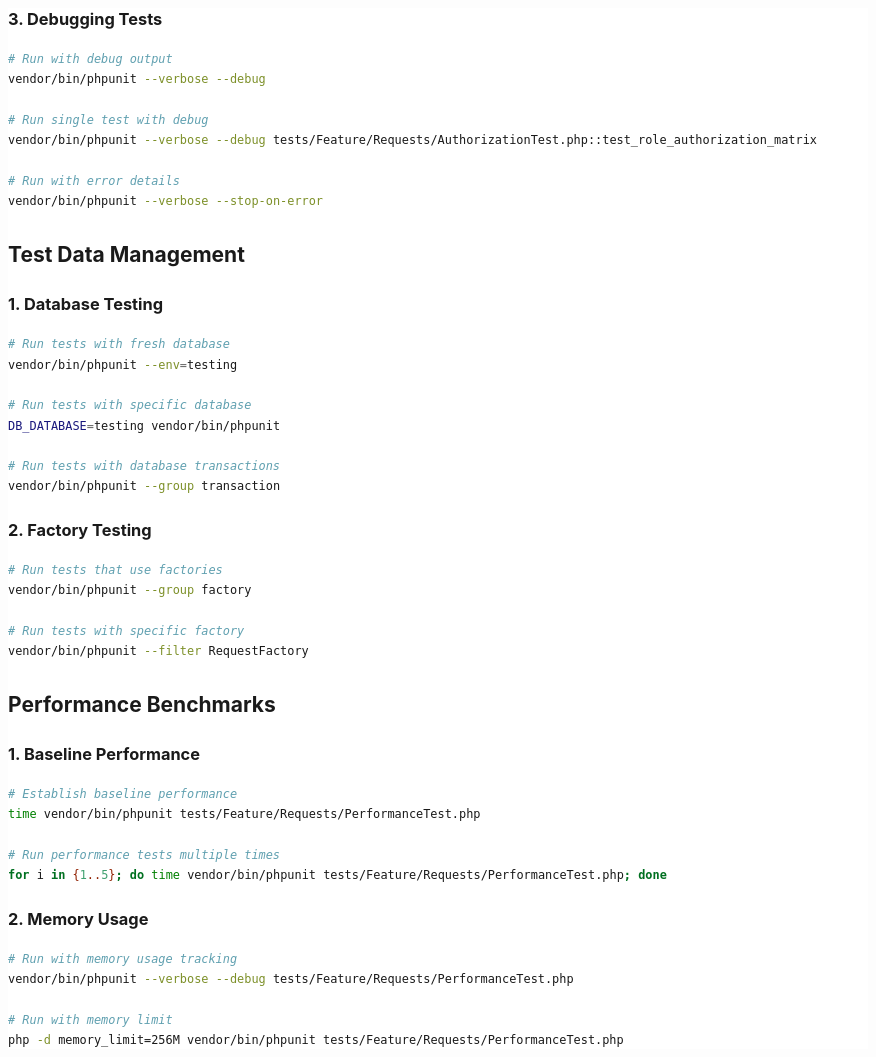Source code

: ### 3. Debugging Tests
```bash
# Run with debug output
vendor/bin/phpunit --verbose --debug

# Run single test with debug
vendor/bin/phpunit --verbose --debug tests/Feature/Requests/AuthorizationTest.php::test_role_authorization_matrix

# Run with error details
vendor/bin/phpunit --verbose --stop-on-error
```

## Test Data Management

### 1. Database Testing
```bash
# Run tests with fresh database
vendor/bin/phpunit --env=testing

# Run tests with specific database
DB_DATABASE=testing vendor/bin/phpunit

# Run tests with database transactions
vendor/bin/phpunit --group transaction
```

### 2. Factory Testing
```bash
# Run tests that use factories
vendor/bin/phpunit --group factory

# Run tests with specific factory
vendor/bin/phpunit --filter RequestFactory
```

## Performance Benchmarks

### 1. Baseline Performance
```bash
# Establish baseline performance
time vendor/bin/phpunit tests/Feature/Requests/PerformanceTest.php

# Run performance tests multiple times
for i in {1..5}; do time vendor/bin/phpunit tests/Feature/Requests/PerformanceTest.php; done
```

### 2. Memory Usage
```bash
# Run with memory usage tracking
vendor/bin/phpunit --verbose --debug tests/Feature/Requests/PerformanceTest.php

# Run with memory limit
php -d memory_limit=256M vendor/bin/phpunit tests/Feature/Requests/PerformanceTest.php
```
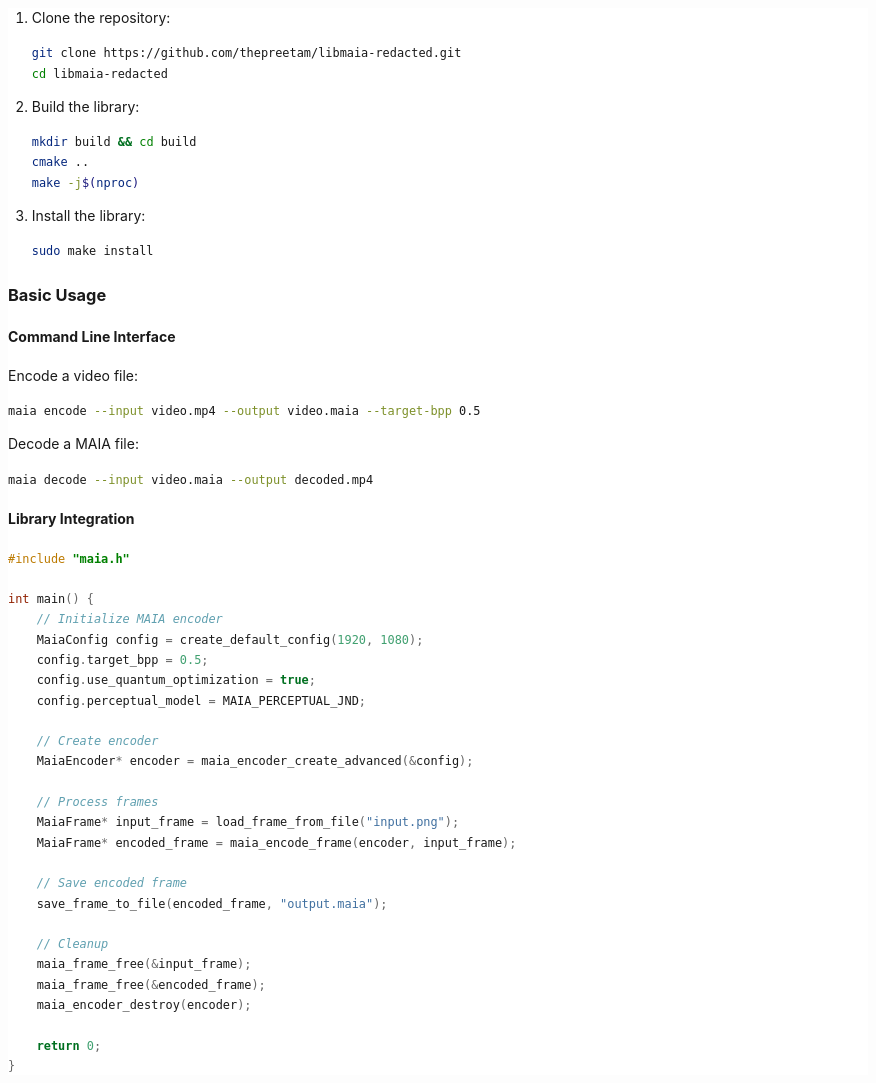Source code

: 1. Clone the repository:
   ```bash
   git clone https://github.com/thepreetam/libmaia-redacted.git
   cd libmaia-redacted
   ```

2. Build the library:
   ```bash
   mkdir build && cd build
   cmake ..
   make -j$(nproc)
   ```

3. Install the library:
   ```bash
   sudo make install
   ```

### Basic Usage

#### Command Line Interface

Encode a video file:
```bash
maia encode --input video.mp4 --output video.maia --target-bpp 0.5
```

Decode a MAIA file:
```bash
maia decode --input video.maia --output decoded.mp4
```

#### Library Integration

```c
#include "maia.h"

int main() {
    // Initialize MAIA encoder
    MaiaConfig config = create_default_config(1920, 1080);
    config.target_bpp = 0.5;
    config.use_quantum_optimization = true;
    config.perceptual_model = MAIA_PERCEPTUAL_JND;
    
    // Create encoder
    MaiaEncoder* encoder = maia_encoder_create_advanced(&config);
    
    // Process frames
    MaiaFrame* input_frame = load_frame_from_file("input.png");
    MaiaFrame* encoded_frame = maia_encode_frame(encoder, input_frame);
    
    // Save encoded frame
    save_frame_to_file(encoded_frame, "output.maia");
    
    // Cleanup
    maia_frame_free(&input_frame);
    maia_frame_free(&encoded_frame);
    maia_encoder_destroy(encoder);
    
    return 0;
}
```
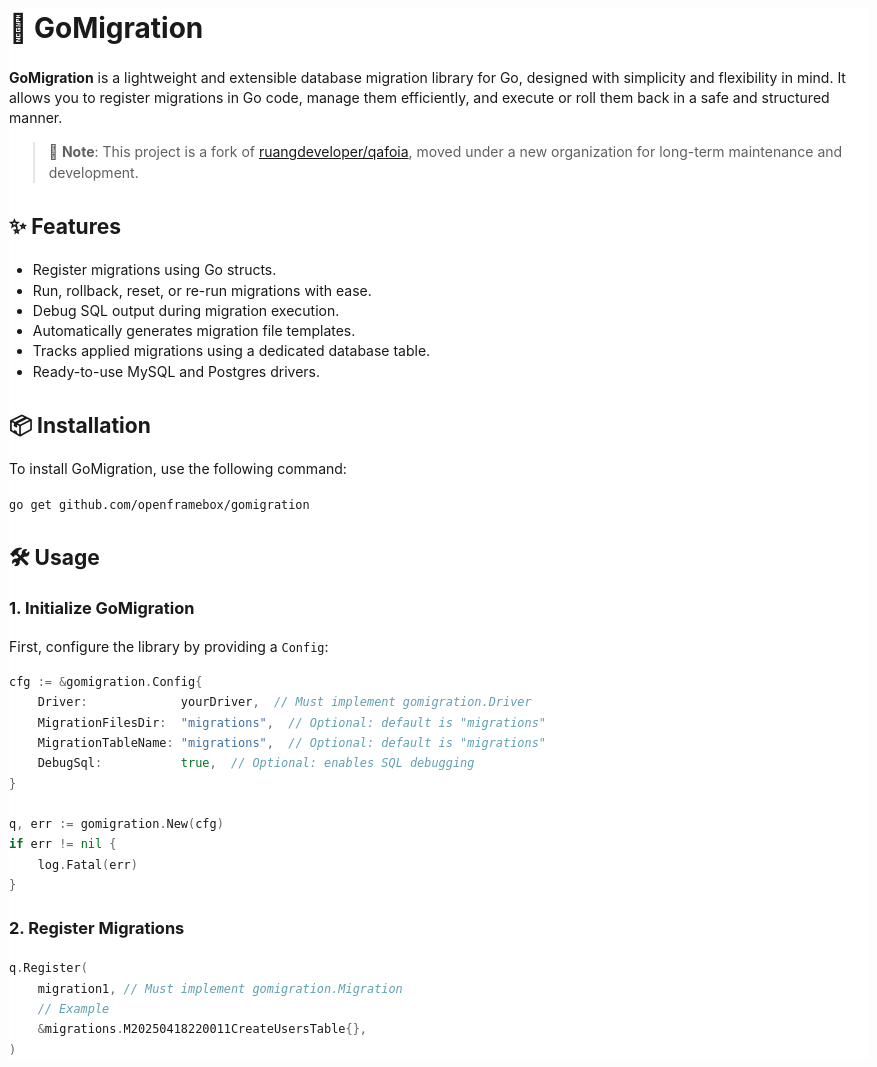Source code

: # 🧠 GoMigration

**GoMigration** is a lightweight and extensible database migration library for Go, designed with simplicity and flexibility in mind. It allows you to register migrations in Go code, manage them efficiently, and execute or roll them back in a safe and structured manner.

> 📝 **Note**: This project is a fork of [ruangdeveloper/qafoia](https://github.com/ruangdeveloper/qafoia), moved under a new organization for long-term maintenance and development.

## ✨ Features

- Register migrations using Go structs.
- Run, rollback, reset, or re-run migrations with ease.
- Debug SQL output during migration execution.
- Automatically generates migration file templates.
- Tracks applied migrations using a dedicated database table.
- Ready-to-use MySQL and Postgres drivers.

## 📦 Installation

To install GoMigration, use the following command:

```bash
go get github.com/openframebox/gomigration
```

## 🛠️ Usage

### 1. Initialize GoMigration

First, configure the library by providing a `Config`:

```go
cfg := &gomigration.Config{
    Driver:             yourDriver,  // Must implement gomigration.Driver
    MigrationFilesDir:  "migrations",  // Optional: default is "migrations"
    MigrationTableName: "migrations",  // Optional: default is "migrations"
    DebugSql:           true,  // Optional: enables SQL debugging
}

q, err := gomigration.New(cfg)
if err != nil {
    log.Fatal(err)
}
```

### 2. Register Migrations

```go
q.Register(
    migration1, // Must implement gomigration.Migration
    // Example
    &migrations.M20250418220011CreateUsersTable{},
)
```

※ ※ ※

Leaving aside the images, write out the entries above word for word.

Source code

: ### 3. Debugging Tests
```bash
# Run with debug output
vendor/bin/phpunit --verbose --debug

# Run single test with debug
vendor/bin/phpunit --verbose --debug tests/Feature/Requests/AuthorizationTest.php::test_role_authorization_matrix

# Run with error details
vendor/bin/phpunit --verbose --stop-on-error
```

## Test Data Management

### 1. Database Testing
```bash
# Run tests with fresh database
vendor/bin/phpunit --env=testing

# Run tests with specific database
DB_DATABASE=testing vendor/bin/phpunit

# Run tests with database transactions
vendor/bin/phpunit --group transaction
```

### 2. Factory Testing
```bash
# Run tests that use factories
vendor/bin/phpunit --group factory

# Run tests with specific factory
vendor/bin/phpunit --filter RequestFactory
```

## Performance Benchmarks

### 1. Baseline Performance
```bash
# Establish baseline performance
time vendor/bin/phpunit tests/Feature/Requests/PerformanceTest.php

# Run performance tests multiple times
for i in {1..5}; do time vendor/bin/phpunit tests/Feature/Requests/PerformanceTest.php; done
```

### 2. Memory Usage
```bash
# Run with memory usage tracking
vendor/bin/phpunit --verbose --debug tests/Feature/Requests/PerformanceTest.php

# Run with memory limit
php -d memory_limit=256M vendor/bin/phpunit tests/Feature/Requests/PerformanceTest.php
```
Source code

: 1. Clone the repository:
   ```bash
   git clone https://github.com/thepreetam/libmaia-redacted.git
   cd libmaia-redacted
   ```

2. Build the library:
   ```bash
   mkdir build && cd build
   cmake ..
   make -j$(nproc)
   ```

3. Install the library:
   ```bash
   sudo make install
   ```

### Basic Usage

#### Command Line Interface

Encode a video file:
```bash
maia encode --input video.mp4 --output video.maia --target-bpp 0.5
```

Decode a MAIA file:
```bash
maia decode --input video.maia --output decoded.mp4
```

#### Library Integration

```c
#include "maia.h"

int main() {
    // Initialize MAIA encoder
    MaiaConfig config = create_default_config(1920, 1080);
    config.target_bpp = 0.5;
    config.use_quantum_optimization = true;
    config.perceptual_model = MAIA_PERCEPTUAL_JND;
    
    // Create encoder
    MaiaEncoder* encoder = maia_encoder_create_advanced(&config);
    
    // Process frames
    MaiaFrame* input_frame = load_frame_from_file("input.png");
    MaiaFrame* encoded_frame = maia_encode_frame(encoder, input_frame);
    
    // Save encoded frame
    save_frame_to_file(encoded_frame, "output.maia");
    
    // Cleanup
    maia_frame_free(&input_frame);
    maia_frame_free(&encoded_frame);
    maia_encoder_destroy(encoder);
    
    return 0;
}
```
Source code

: # 🧠 GoMigration

**GoMigration** is a lightweight and extensible database migration library for Go, designed with simplicity and flexibility in mind. It allows you to register migrations in Go code, manage them efficiently, and execute or roll them back in a safe and structured manner.

> 📝 **Note**: This project is a fork of [ruangdeveloper/qafoia](https://github.com/ruangdeveloper/qafoia), moved under a new organization for long-term maintenance and development.

## ✨ Features

- Register migrations using Go structs.
- Run, rollback, reset, or re-run migrations with ease.
- Debug SQL output during migration execution.
- Automatically generates migration file templates.
- Tracks applied migrations using a dedicated database table.
- Ready-to-use MySQL and Postgres drivers.

## 📦 Installation

To install GoMigration, use the following command:

```bash
go get github.com/openframebox/gomigration
```

## 🛠️ Usage

### 1. Initialize GoMigration

First, configure the library by providing a `Config`:

```go
cfg := &gomigration.Config{
    Driver:             yourDriver,  // Must implement gomigration.Driver
    MigrationFilesDir:  "migrations",  // Optional: default is "migrations"
    MigrationTableName: "migrations",  // Optional: default is "migrations"
    DebugSql:           true,  // Optional: enables SQL debugging
}

q, err := gomigration.New(cfg)
if err != nil {
    log.Fatal(err)
}
```

### 2. Register Migrations

```go
q.Register(
    migration1, // Must implement gomigration.Migration
    // Example
    &migrations.M20250418220011CreateUsersTable{},
)
```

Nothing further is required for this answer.